If you’ve read the news recently, you would be aware of the many possible changes to drug testing in Australia, especially for drivers. We round up the latest news on drug testing on drivers and the public in Australia.
Drivers will be tested for more types of drugs
New South Wales is the first Australian state to test drivers for cocaine use.
All Australian states already conduct random driver drug testing, but the existing saliva drug testing kits in all states test only for THC (Cannabis), methamphetamine (speed and ice) and MDMA (ecstasy). Cocaine, a drug widely associated with more affluent users, had not previously been tested.
Apart from testing for cocaine, the NSW Government also announced other measures in January 2018:
- Doubling the number of roadside drug tests from 100,000 a year to 200,000 a year by 2020.
- Increasing maximum penalties for drug drivers to two years imprisonment, fines of $5500 or licence disqualification for up to five years.
- Providing appropriate restrictions on people who drive after using other drugs, in consultation with health experts.
Other states have not yet followed suit – WA authorities will monitor the NSW move first, but say methamphetamine use is a far bigger danger on the State’s roads.
Victoria police, on the other hand, are less concerned with cocaine, saying it is “not a top priority”. Police Minister Lisa Neville said officers are still able to detect drivers affected by cocaine using a drug test, and then a blood test if there is still concern about the driver’s condition.
However, the Victoria police is considering funding more drug driving tests from the current 100,000 roadside drug tests per year to 400,000 after a legislative review.
Cocaine’s popularity is second only to marijuana in Australia, according to the latest National Drug Survey, with one in 40 people over the age of 14 admitting to using the drug.
Drug testing welfare recipients
The Australian government attempted to introduce a new law that would allow a trial to drug test welfare recipients.
Under the proposed laws, those caught using drugs would be offered treatment. Anyone who tested positive would be moved onto cashless welfare cards. Those who failed more than once will be referred to medical professionals for treatment. Jobseekers who refuse a drug test would have their payments cancelled and they would be barred from reapplying for four weeks.
However, in March 2018, the controversial move to drug test welfare recipients was removed from the bill after it became a crucial sticking point in negotiations.
The welfare reform bill passed the Senate with some amendments, bringing in tougher penalties for persistent and deliberate non-compliance of welfare obligations.
Under the changes as well, people will no longer be able to use drug and alcohol dependence as a reasonable excuse for not meeting obligations.
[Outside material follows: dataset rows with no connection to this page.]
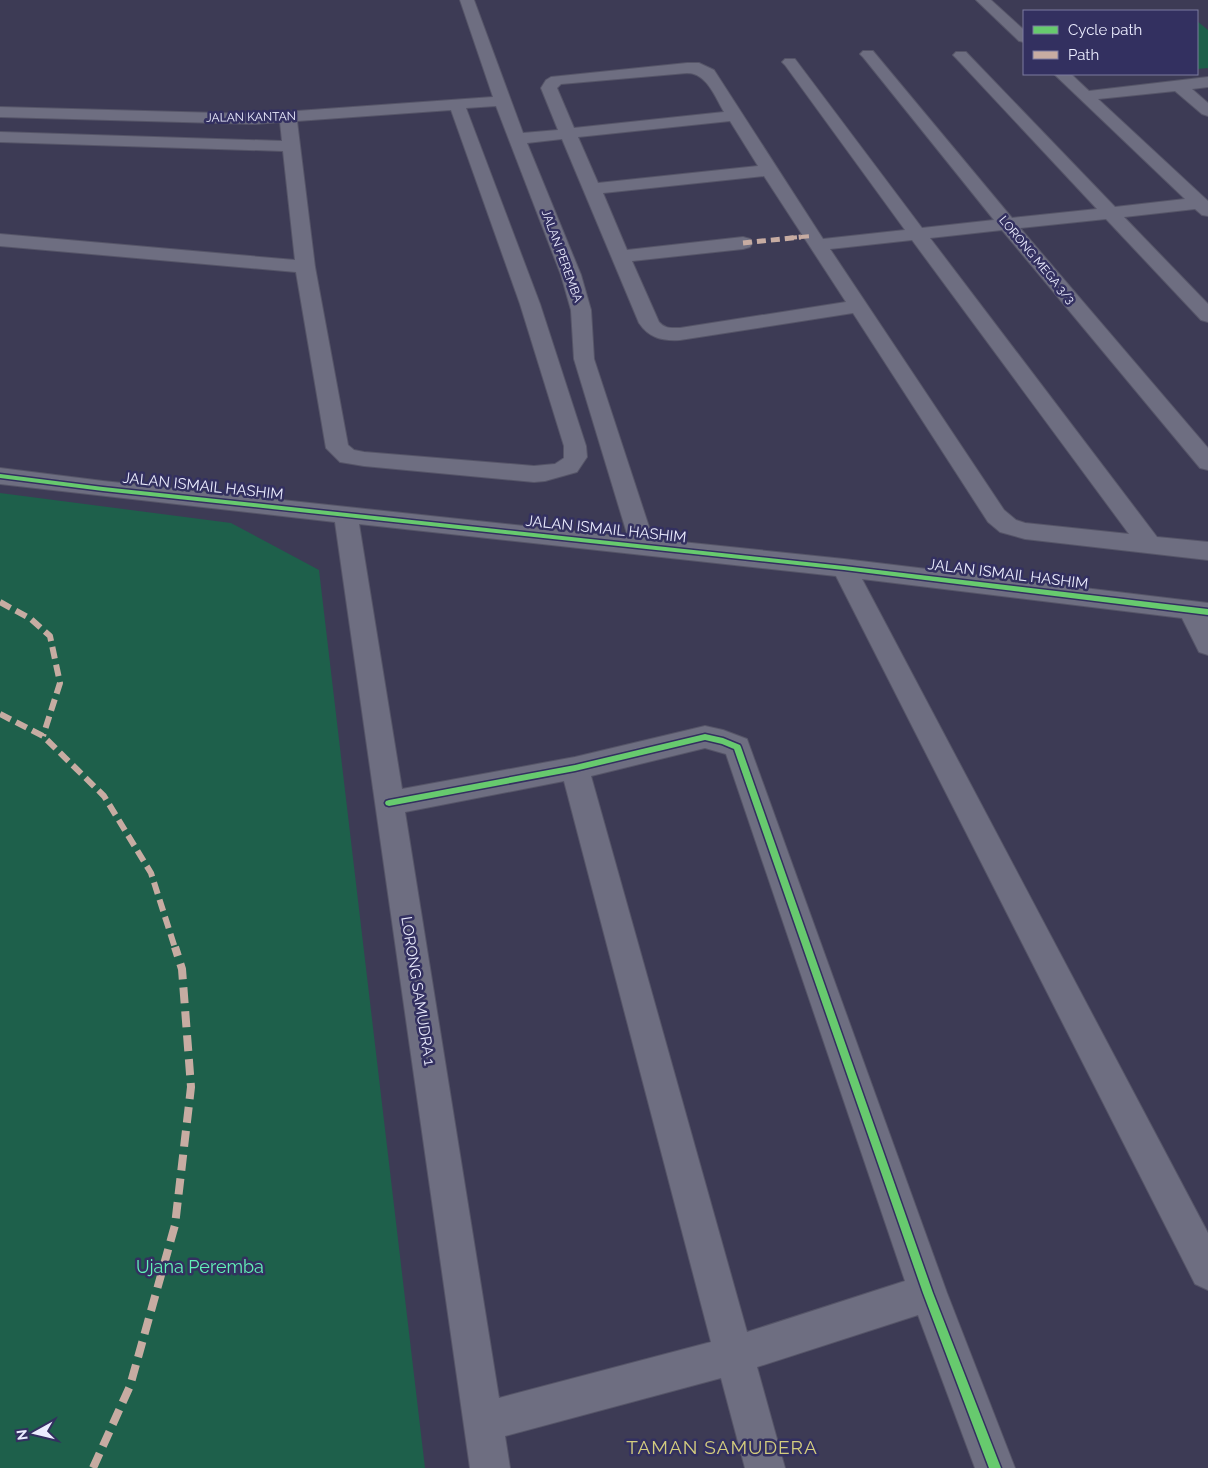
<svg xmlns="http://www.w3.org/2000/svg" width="1208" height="1468" viewBox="0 0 1208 1468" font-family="Raleway,sans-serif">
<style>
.green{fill:#1e604b}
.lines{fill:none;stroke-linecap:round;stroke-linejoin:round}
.minor-casing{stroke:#565568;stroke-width:2}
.minor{fill:#6e6e81;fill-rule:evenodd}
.quiet-far3{stroke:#c7aca2;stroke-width:4;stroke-dasharray:8 4;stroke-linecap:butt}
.quiet-far2{stroke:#c7aca2;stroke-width:5;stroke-dasharray:9 5;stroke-linecap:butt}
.quiet-far1{stroke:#c7aca2;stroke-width:6;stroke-dasharray:12 6;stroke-linecap:butt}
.quiet{stroke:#c7aca2;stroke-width:8;stroke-dasharray:16 8;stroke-linecap:butt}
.cycleway-casing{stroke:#333060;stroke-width:3}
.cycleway{fill:#67ca6e;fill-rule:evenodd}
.labels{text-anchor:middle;stroke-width:5;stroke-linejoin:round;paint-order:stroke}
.far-street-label{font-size:12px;fill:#ebecfe;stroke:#333060}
.street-label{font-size:15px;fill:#ebecfe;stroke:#333060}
.near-park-label{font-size:18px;fill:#62f1b7;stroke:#333060}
.near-neighbourhood-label{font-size:19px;letter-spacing:1px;fill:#d4cd7e;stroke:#333060}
</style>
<rect width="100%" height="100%" fill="#3d3b55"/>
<g class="green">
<path d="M1197,21L1208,30V68L1197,69Z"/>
<path d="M0,493L231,523L319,570L425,1468H0Z"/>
</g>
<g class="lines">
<defs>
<g id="minor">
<path d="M460,0H474L523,133L558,130L541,88L546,80L551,77L687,63H699L714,70L823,239L905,230L785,65L782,62L785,59H795L922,228L994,220L863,57L860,54L863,51H873L1012,218L1097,209L956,58L953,55L956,52H966L1115,207L1185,199L1054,74H1071L1089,91L1208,77V87L1192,89L1208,103V116L1202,114L1175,91L1098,99L1208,201V216L1202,215L1195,209L1124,217L1208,304V322L1201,320L1106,219L1020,228L1208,448V470L1200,468L1002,230L930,238L1157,537L1208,542V560L1025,539L1000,532L988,522L853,313L680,340C662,341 649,338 639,323L562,139L527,143L581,275L591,310L594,359L653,539L844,559L1208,603V655L1199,652L1182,618L862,579L1208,1233V1290L1195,1284L836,576L359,524L402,789L575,757L705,726L723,730L747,739L947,1293L1015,1468H975L918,1315L757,1367L785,1468H745L721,1378L505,1436L510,1468H470L335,522L0,484V468L103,481L628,537L574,359L571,310L561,275L496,106L466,108L540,304L586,446L587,457L577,472L545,481L534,482L364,466L340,462L326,448L296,272L0,246V234L295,260L283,151L0,142V132L282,141L280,122L255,124L0,117V107L255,114L493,97ZM687,73C707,73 715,97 724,112L574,128L557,88L561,84ZM451,110L520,304L564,446V458L555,464L534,466L364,452L354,450L348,445L315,267L297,121ZM730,121L758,166L598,183L578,137ZM764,176L846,302L680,328C671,328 665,329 659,322L632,261L743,249L750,247L752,243L750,239L743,237L627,250L603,193ZM912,240L1129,534L1025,523L1016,520L1004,510L830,249ZM705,748L726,754L905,1281L747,1332L591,776ZM564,781L711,1342L499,1398L405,812Z"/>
<path d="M976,0H991L1024,30V42L1019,41Z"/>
</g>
</defs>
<use href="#minor" class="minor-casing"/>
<use href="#minor" class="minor"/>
<path class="quiet-far3" d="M789,238L812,236"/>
<path class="quiet-far2" d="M743,243L801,237"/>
<g class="quiet-far1">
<path d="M0,602L31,619L50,636L60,683L43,736"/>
<path d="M0,714L43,736L104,796L151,873L175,948"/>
</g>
<path class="quiet" d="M93,1468L130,1386L175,1225L191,1087L182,969L175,947"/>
<defs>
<g id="cycleway">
<path d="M0,474L103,487L844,566L1208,609V615L844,570L103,491L0,478Z"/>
<path d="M705,734L723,738L740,745L741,747L933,1293L1001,1468H989L923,1293L734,749L722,744L705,740L575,771L389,806L386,805L385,803L386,801L389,800L575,765Z"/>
</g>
</defs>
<use href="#cycleway" class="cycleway-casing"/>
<use href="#cycleway" class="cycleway"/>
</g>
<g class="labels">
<g class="far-street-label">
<text transform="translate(251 117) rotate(-1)" y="4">JALAN KANTAN</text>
<text transform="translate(562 256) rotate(70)" y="4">JALAN PEREMBA</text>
<text transform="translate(1037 260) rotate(50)" y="4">LORONG MEGA 3/3</text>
</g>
<g class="street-label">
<text transform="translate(203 486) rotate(6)" y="5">JALAN ISMAIL HASHIM</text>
<text transform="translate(606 529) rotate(6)" y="5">JALAN ISMAIL HASHIM</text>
<text transform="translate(1008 574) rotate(7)" y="5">JALAN ISMAIL HASHIM</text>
<text transform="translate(418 991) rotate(81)" y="5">LORONG SAMUDRA 1</text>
</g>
<g class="near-park-label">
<text x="200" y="1273">Ujana Peremba</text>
</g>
<g class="near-neighbourhood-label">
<text x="722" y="1454">TAMAN SAMUDERA</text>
</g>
</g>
<rect x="1023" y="10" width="175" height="65" fill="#333060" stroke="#7d7b9f"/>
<rect x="1033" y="26" width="25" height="8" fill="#67ca6e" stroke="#7d7b9f"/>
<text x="1068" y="35" font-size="15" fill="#ebecfe">Cycle path</text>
<rect x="1033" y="51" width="25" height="8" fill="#c7aca2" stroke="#7d7b9f"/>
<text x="1068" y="60" font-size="15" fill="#ebecfe">Path</text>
<g transform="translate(35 1433) rotate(262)" stroke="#333060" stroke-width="4" paint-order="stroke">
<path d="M0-4L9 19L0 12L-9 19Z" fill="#ebecfe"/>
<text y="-8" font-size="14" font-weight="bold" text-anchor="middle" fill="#ebecfe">N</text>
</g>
</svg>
Victoria may consider decriminalising recreational cannabis
The Victorian government has been told to consider decriminalising recreational cannabis in a 640-page parliamentary report – The Inquiry into Drug Law Reform.
Its 50 recommendations included establishing a new advisory council to research options and advise the government on its next move.
The report noted cannabis was the most popular illicit drug, and that it was “one of the less harmful substances when compared to others such as alcohol or heroin”.
It also found drug use should be treated as a health issue, rather than a law enforcement issue.
Victoria Police already has the discretion to put those apprehended for possession through drug diversion programs, but the committee said this was accessed inconsistently.
The report also recommended reviewing the threshold amount for possession to ensure users aren’t convicted as traffickers.
Other than that, the report recommended re-assessing the state’s drug driving laws to measure impairment, not just the presence of drugs.
The state government has until later this year to consider the 50 recommendations.
Read more from The New Daily
Pill testing at music festivals
The same report mentioned above also recommended that pill testing be introduced at music festivals. The main objective is to help emergency workers treat patients suffering adverse reactions like overdoses.
The report proposed that authorities, not festival goers, have access to “backdoor” testing of substances. This is so that medical authorities can treat patients and issue alerts to the public to prevent other incidents.
According to the report, there was strong support for pill testing in the evidence given to the inquiry.
However, the report recommended against making drug checking available to the public. This was a safety measure due to concern that individuals may perceive substances that are tested as being safe to consume.
Another concern that was raised was that drug checking services might be misused by drug suppliers, who may use information provided by drug-checking services to promote ‘the safety’ of their product.
Victoria is home to festivals including Rainbow Serpent, Pitch Music & Arts and Babylon. In January earlier this year, nine people were hospitalised after overdosing at a dance party at Festival Hall.
The University of Canberra in the ACT has announced it would support a pill-testing trial to take place at the Groovin the Moo festival in April.
However, the Victorian Government has consistently rejected calls for pill testing, saying there was no safe level at which illicit substances can be taken.
The government will respond to the report in the coming months.